:: Supplied material

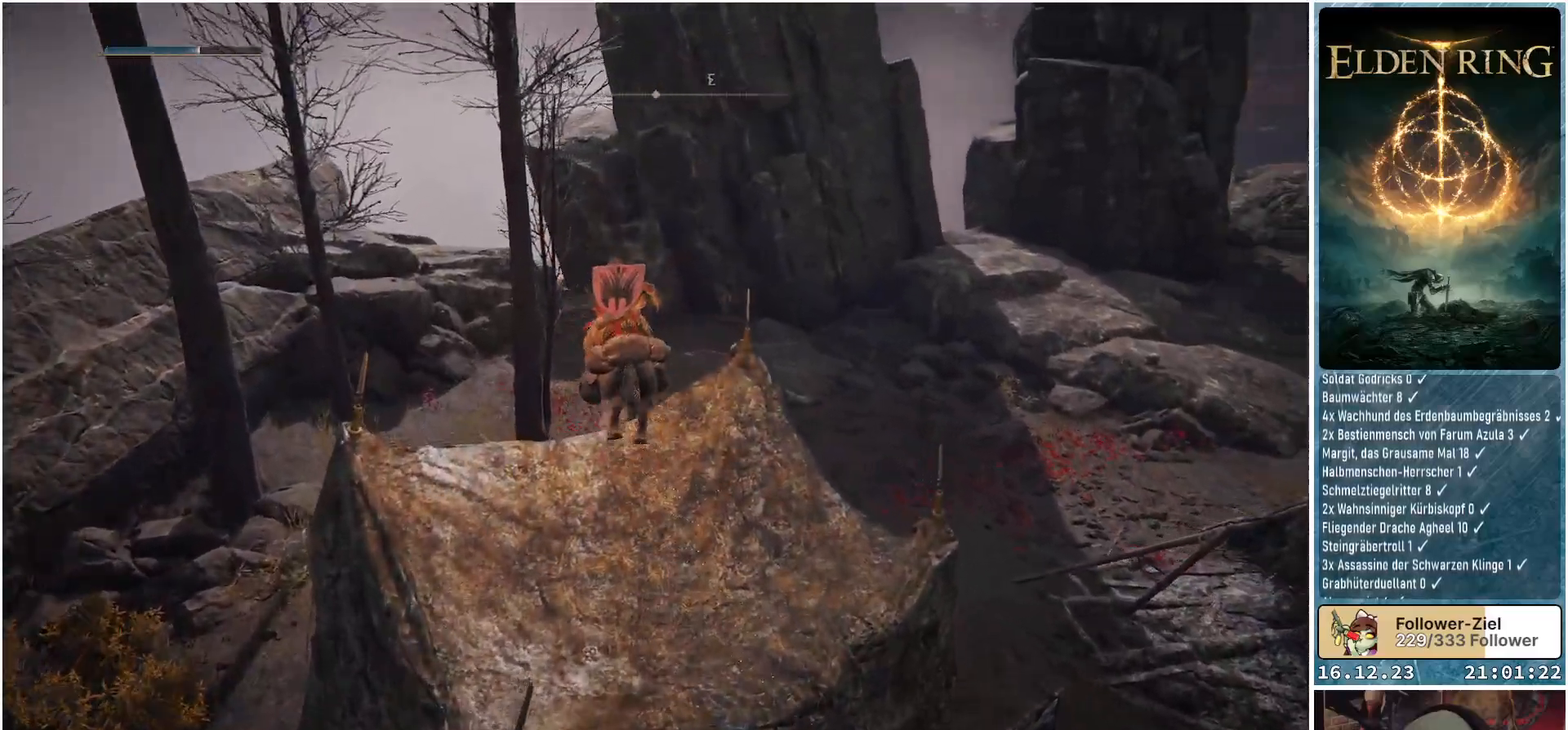
{"buttons": [], "left_stick": "center", "right_stick": "down-right", "events": []}
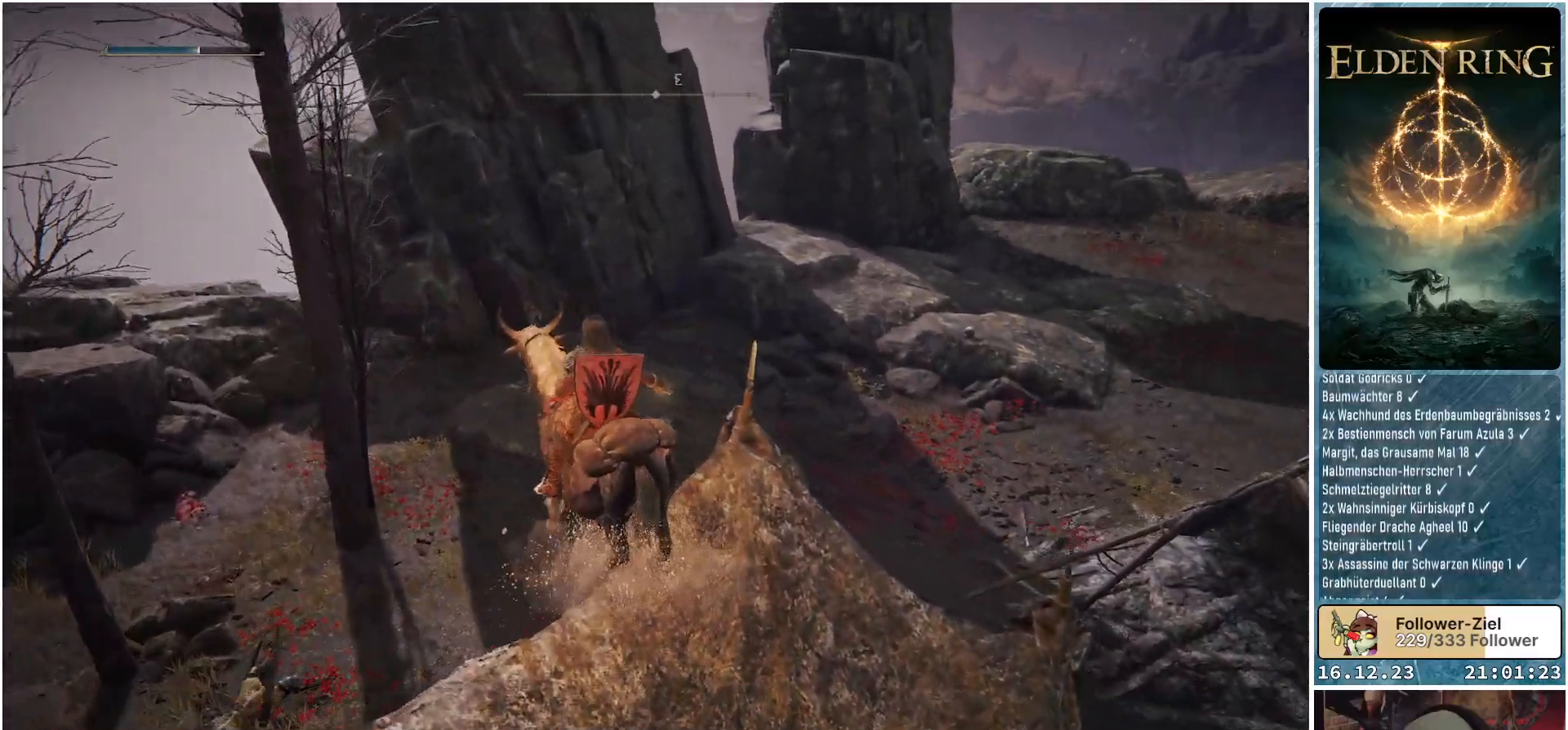
{"buttons": [], "left_stick": "center", "right_stick": "down-right", "events": [[83, "right_stick", "right"], [300, "right_stick", "down-right"]]}
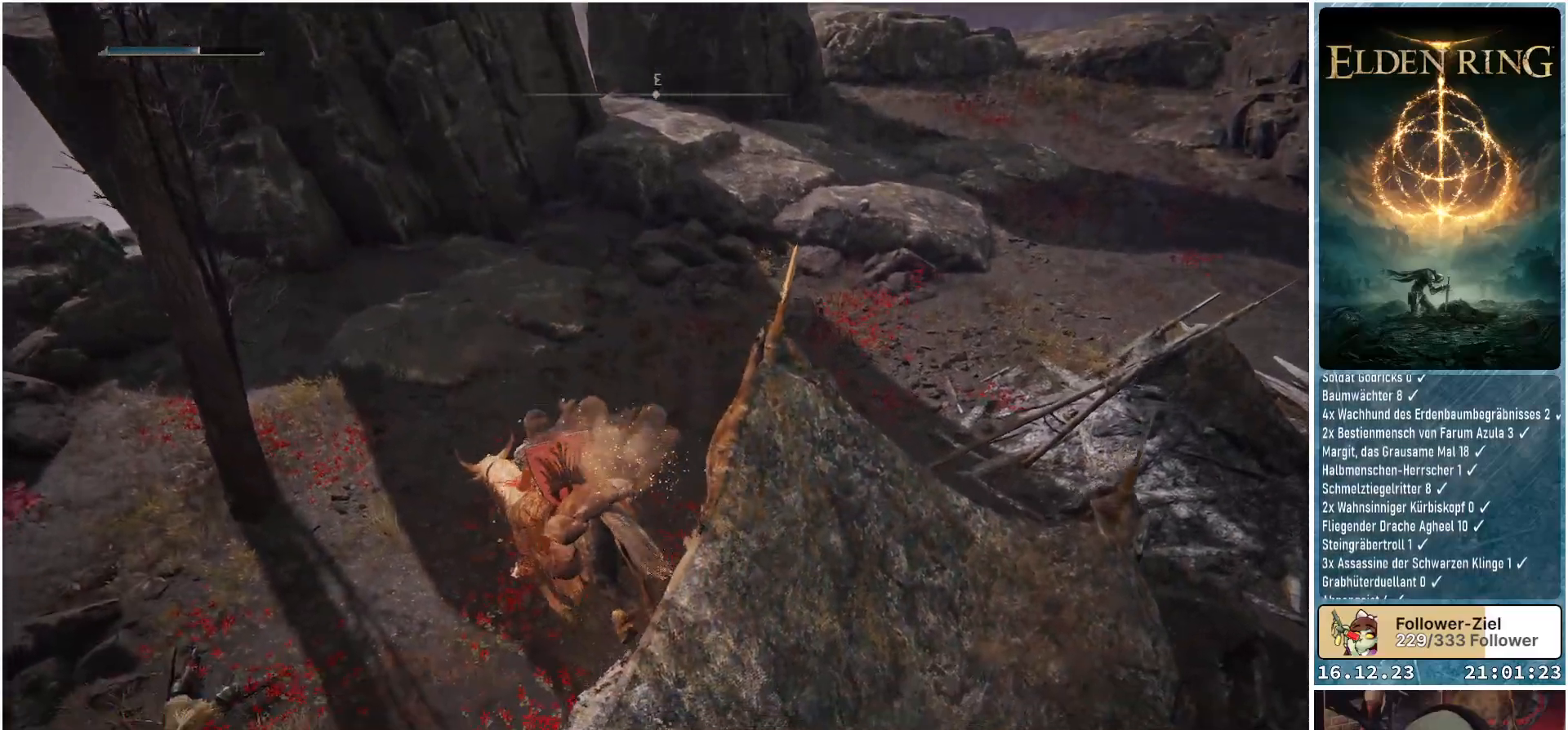
{"buttons": [], "left_stick": "up-left", "right_stick": "down-left", "events": [[17, "right_stick", "down-left"], [350, "left_stick", "up-left"]]}
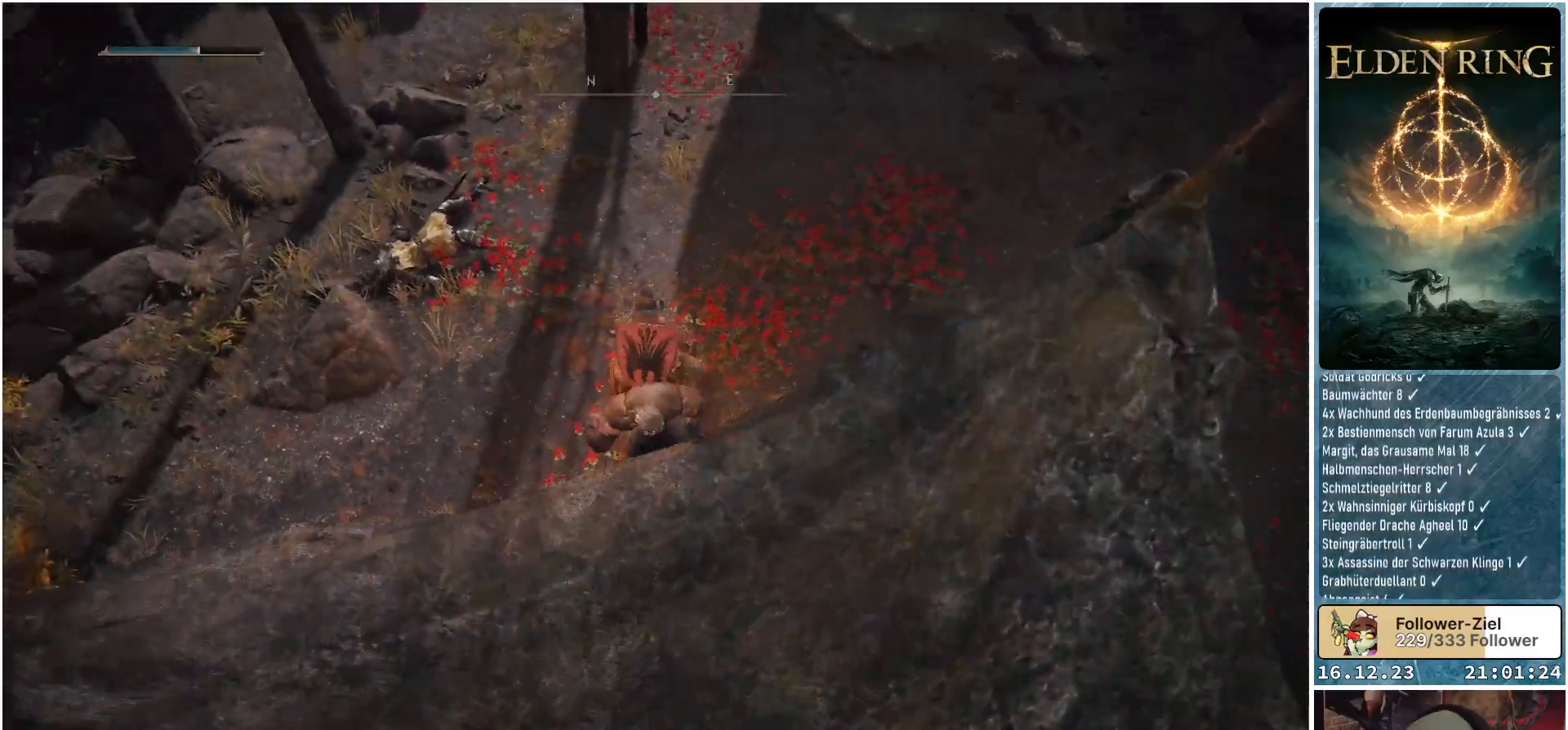
{"buttons": [], "left_stick": "up-left", "right_stick": "left", "events": [[50, "right_stick", "center"], [317, "right_stick", "left"]]}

::::

» Exercise requirements
An exact transcription of the data above is needed, without the pictures.

» Reply
{"buttons": [], "left_stick": "center", "right_stick": "down-right", "events": []}
{"buttons": [], "left_stick": "center", "right_stick": "down-right", "events": [[83, "right_stick", "right"], [300, "right_stick", "down-right"]]}
{"buttons": [], "left_stick": "up-left", "right_stick": "down-left", "events": [[17, "right_stick", "down-left"], [350, "left_stick", "up-left"]]}
{"buttons": [], "left_stick": "up-left", "right_stick": "left", "events": [[50, "right_stick", "center"], [317, "right_stick", "left"]]}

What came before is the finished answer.